I received a very nice email late yesterday afternoon advising me that my short story “The Honey Trap,” published in the MWA anthology Ice Cold, edited by Raymond Benson and Jeffery Deaver, had been nominated for a Thriller Award from the International Thriller Writers. This came as quite a surprise, as I hadn’t even thought that it would be under consideration. Someone must have recommended it, or perhaps the editors or the MWA made the stories available for consideration. I was very pleased when the story made the cut for this anthology, so now I’m doubly thrilled by this accolade. I don’t know yet who the other nominees in the short story category are, but I imagine the competition will be stiff. The winner will be announced at Thillerfest in July.

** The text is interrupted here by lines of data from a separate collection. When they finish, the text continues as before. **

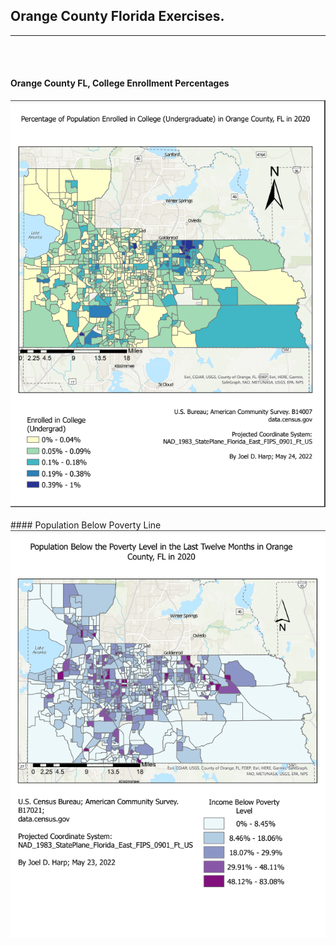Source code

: ## Orange County Florida Exercises.

---
<br><br>
#### Orange County FL, College Enrollment Percentages
<img src="images/3.png?raw=true"/>
<br><br>
#### Population Below Poverty Line 
<img src="images/2.png?raw=true"/>

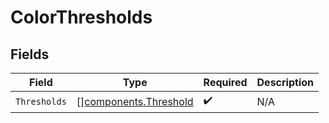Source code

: # ColorThresholds


## Fields

| Field                                                          | Type                                                           | Required                                                       | Description                                                    |
| -------------------------------------------------------------- | -------------------------------------------------------------- | -------------------------------------------------------------- | -------------------------------------------------------------- |
| `Thresholds`                                                   | [][components.Threshold](../../models/components/threshold.md) | :heavy_check_mark:                                             | N/A                                                            |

The Shining: Studies in the Horror Film, edited by Danel Olson, is now available for pre-order. And a bargain at only $25 for a 752-page volume. It contains essays (including one by me) and cast and crew interviews. In addition, there is a special gallery of alternate film poster art. There are many behind the scenes photographs as well, provided by crew members. An illuminating introduction from acclaimed Oscar-winning writer/director/producer Lee Unkrich ushers the discussion forward, asking why the snowbound story still means so much for pop culture, filmmakers, and us. The book is scheduled to ship in late May, approximately.
I turned in my column for Cemetery Dance issue 73 yesterday. I still have to write my review of Finders Keepers for that issue. I still have to do a blog post about it for King of the Year, but that’s not due until June, and something for Overlook Connection, by which time I should have said everything I have to about the book.
I thought the season finale of The Walking Dead was a little low-key. Oh, sure, lots of fights and struggles but what did it all come to? I found the scene between Elizabeth and the old woman on The Americans quite powerful last week, but couldn’t help but think that if she’d just stayed downstairs, all of that messiness could have been avoided.